An architect by training, he creates outdoor ‘rooms’ on tropical estates in Florida and the Bahamas 






In her preface to landscape designer Fernando Wong’s first book, The Young Man and the Tree, Martha Stewart recounts their first meeting on the TV show Clipped. It wasn’t about hairdressing. Both had been brought on as judges to “decide the fates of several topiary artists” in a shrub-shaping competition. She and Wong hit it off: “We spoke the same language,” she writes. “Serious gardener tongue, Fernando with a Spanish accent and I with my New Jersey/New York college-girl intonations.”
Having Stewart, the US queen of domestic arts, endorse Wong’s “fanciful and classical” designs only adds to a series of accolades for the Panama-born designer. He has made a reputation in Florida and the Bahamas with controlled and elegant gardens, including for the Four Seasons Palm Beach and Fort Lauderdale, the Firestone estate on Lake Worth, designed by architect John Volk, and Providence House, a pink beach house in the Bahamas.  
These year-round gardens, in tropical rainforest and subtropical climates, are designed to cater for heavy rain and hurricanes as well as for intense and humid summer heat and milder, drier winters.
man stands beside a table laden with fruit in a garden
Fernando Wong: the right tree can be a ‘beautiful sculpture’

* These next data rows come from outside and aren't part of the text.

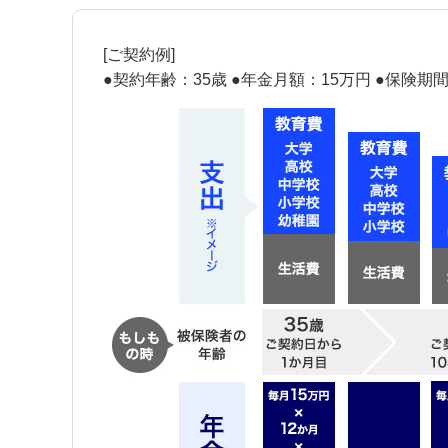
[ご契約例]
●契約年齢：35歳 ●年金月額：15万円 ●保険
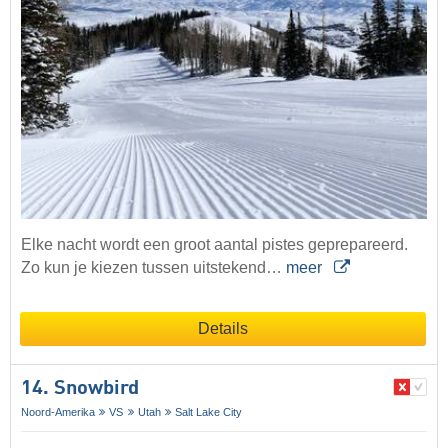
Elke nacht wordt een groot aantal pistes geprepareerd.
Zo kun je kiezen tussen uitstekend…
meer
Details
14. Snowbird
Noord-Amerika
VS
Utah
Salt Lake City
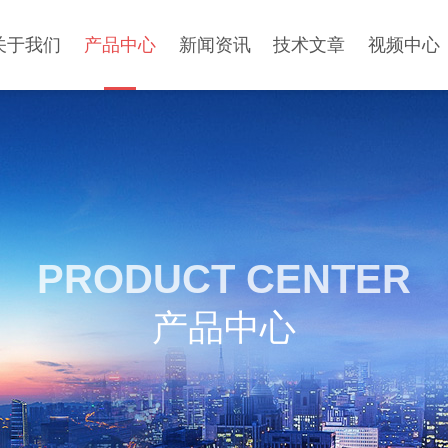
关于我们
产品中心
新闻资讯
技术文章
视频中心
PRODUCT CENTER
产品中心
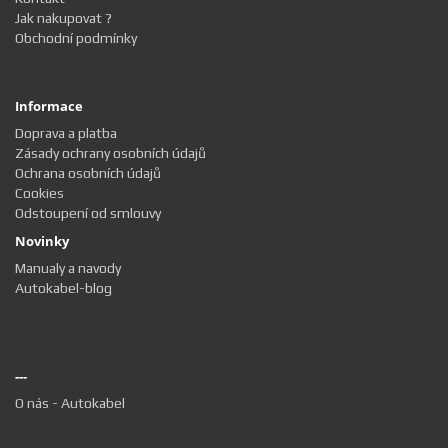
Jak nakupovat ?
Obchodní podmínky
Informace
Doprava a platba
Zásady ochrany osobních údajů
Ochrana osobních údajů
Cookies
Odstoupení od smlouvy
Novinky
Manualy a navody
Autokabel-blog
---
O nás - Autokabel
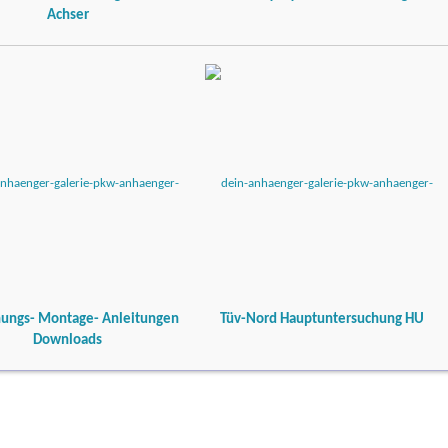
Achser
ungs- Montage- Anleitungen
Tüv-Nord Hauptuntersuchung HU
Downloads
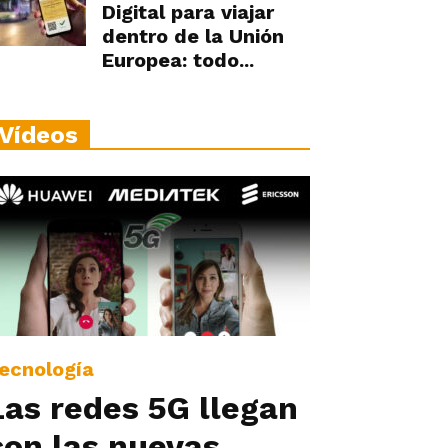
Digital para viajar
dentro de la Unión
Europea: todo...
Vídeos
ecnología
Las redes 5G llegan
con las nuevas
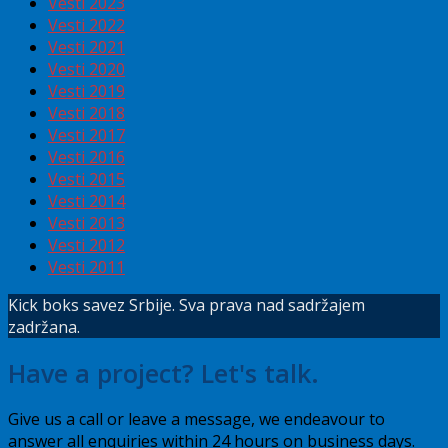
Vesti 2023
Vesti 2022
Vesti 2021
Vesti 2020
Vesti 2019
Vesti 2018
Vesti 2017
Vesti 2016
Vesti 2015
Vesti 2014
Vesti 2013
Vesti 2012
Vesti 2011
Kick boks savez Srbije. Sva prava nad sadržajem
zadržana.
Have a project? Let's talk.
Give us a call or leave a message, we endeavour to
answer all enquiries within 24 hours on business days.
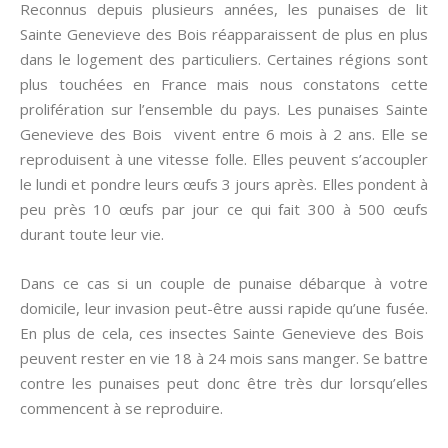
Reconnus depuis plusieurs années, les punaises de lit
Sainte Genevieve des Bois réapparaissent de plus en plus
dans le logement des particuliers. Certaines régions sont
plus touchées en France mais nous constatons cette
prolifération sur l’ensemble du pays. Les punaises Sainte
Genevieve des Bois vivent entre 6 mois à 2 ans. Elle se
reproduisent à une vitesse folle. Elles peuvent s’accoupler
le lundi et pondre leurs œufs 3 jours après. Elles pondent à
peu près 10 œufs par jour ce qui fait 300 à 500 œufs
durant toute leur vie.
Dans ce cas si un couple de punaise débarque à votre
domicile, leur invasion peut-être aussi rapide qu’une fusée.
En plus de cela, ces insectes Sainte Genevieve des Bois
peuvent rester en vie 18 à 24 mois sans manger. Se battre
contre les punaises peut donc être très dur lorsqu’elles
commencent à se reproduire.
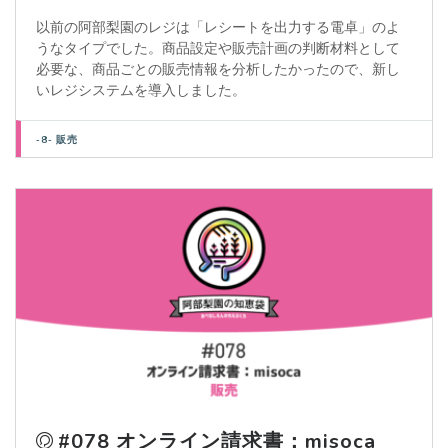
以前の阿部梨園のレジは「レシートを出力する電卓」のよ
うなタイプでした。商品設定や販売計画の判断材料として
必要な、商品ごとの販売情報を分析したかったので、新し
いレジシステムを導入しました。
-8- 販売
#078 オンライン請求書：misoca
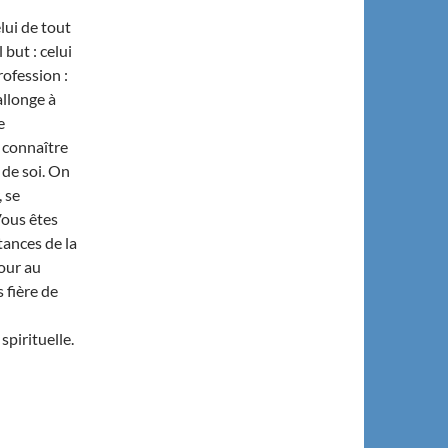
elui de tout
but : celui
rofession :
allonge à
e
 connaître
 de soi. On
, se
Vous êtes
tances de la
our au
 fière de
spirituelle.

Wong finds great joy in plants: incorporating palms, hibiscus ficus hedges, drought-resistant zoysia grass lawns, with jasmine and bougainvillea framing doors and climbing walls. “I love to do green gardens — tone-on-tone green gardens — because you settle down and have a tea and see the sunlight reflecting back at you these beautiful shades of chartreuse, olive, emerald,” says Wong. “If, like me, you’re an early riser, you’ll notice how the dew on the grass shimmers at you.”
He is increasingly using native species, better able to cope with the local climate and exposed coastal locations. Then, he says, “the success of the project is more guaranteed”.
But he always starts with trees, whether duranta or banyan trees, retaining or transplanting existing specimens where possible: the right one can be a “beautiful sculpture”, he says, or a “wonderful focal point”, as well as benefiting insects. At the Firestone estate, pride of place is an existing kapok tree, brought there from the Bahamas in the 1800s. For one Miami property he worked with the architect to position a new French-style house so that as many oak trees as possible would be preserved. The trees were arranged to flank the driveway, framing views of the house and the water. 
Wong’s designs incorporate rooms, or “experiences”, in which clients can swim, cook, relax, entertain and work in outdoor offices, “providing shelter not only from the sun but also sometimes from the rain. It’s about climate control,” he says. These designs, which reflect Wong’s architectural training with their adherence to classical rules of proportion, scale and layering of plantings, are a seamless, outdoor extension of the house. 
The hard landscaping is a delight, featuring round pools, statues, formal fountains and, for one 1986 Regency-style Palm Beach house, a cross-hatched driveway where grass grows between its Greek key pattern border. For a Biscayne Bay property, he painted the house pink, adding coral-coloured stone walkways and Italian-style railings.  
Wong’s holistic approach is evident in Providence House, his first project in the Bahamas, with a private beach on Clifton Bay. Buttonwood trees, coconut palms and sea grape trees were added along with native dune plants on the waterfront, while Wong worked with the architect to add a pool house and glass-walled breakfast room. But, ultimately, for him, the landscape is the real star: “With that view, how can you compete?” he says.